Document extract
IOM: Asian Oils Lag on Piston Deposits


SINGAPORE – Engine oils in Asia tend to lag behind oils from Europe and the Americas in their ability to prevent deposits around piston ring belts, while Asian and European oils lag those from the Americas in terms of fuel efficiency.

Those were some of the conclusions shared by U.S. test-publishing company Institute of Materials at the Fuels and Lubes Asia Conference here this month. Jonathan Evans, vice president of technical development at IOM sister company Savant Group, said results also show that a significant portion of oils in any market may not provide the performance that they should.

From analysis of these five bench tests, it is clear that the overall quality of marketed oils is improving as more stringent specifications and guidelines are implemented, Evans said. However, there are some concerns.

IOM has been collecting and testing engine oils from the marketplace since 1984. It now collects approximately 650 passenger car and heavy-duty engine oils each year, including 250 from the Asia-Pacific region. The company, which is based in Midland, Michigan, submits every oil to more than 30 tests run on bench equipment in selected laboratories.

Recorded data
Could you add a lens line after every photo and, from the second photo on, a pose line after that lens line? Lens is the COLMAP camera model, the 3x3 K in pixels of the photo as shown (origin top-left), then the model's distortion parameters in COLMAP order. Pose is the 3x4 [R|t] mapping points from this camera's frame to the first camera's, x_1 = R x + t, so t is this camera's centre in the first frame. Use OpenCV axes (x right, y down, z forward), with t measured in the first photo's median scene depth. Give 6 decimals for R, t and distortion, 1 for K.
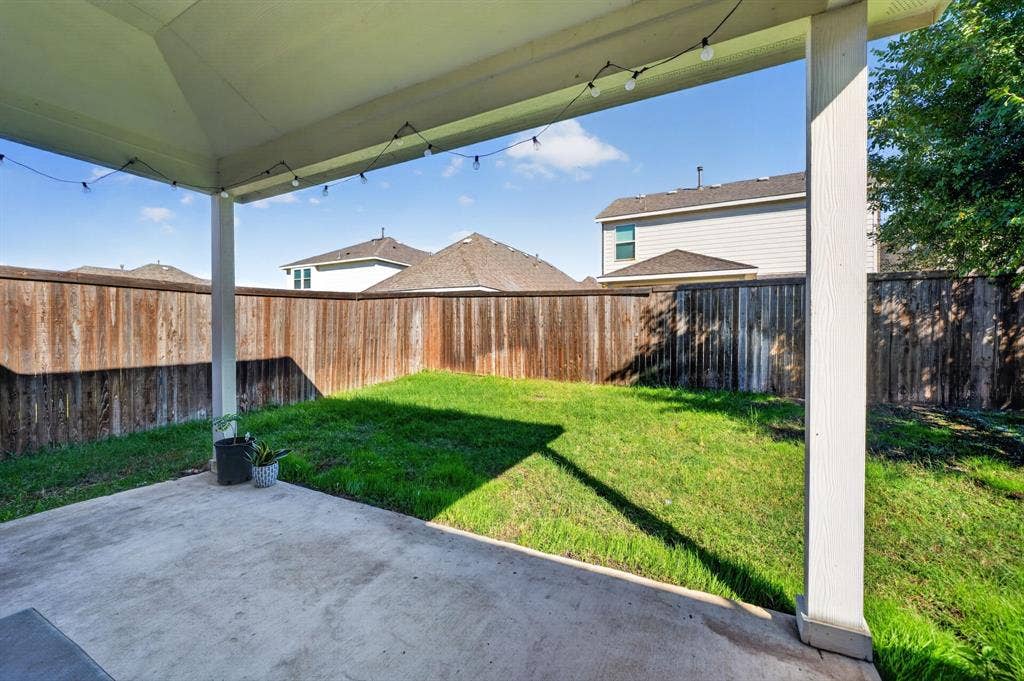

What needs to be done
According to the article on engine oil quality, how many oils from the Asia-Pacific region does IOM collect each year?

Answer to the problem
About 250.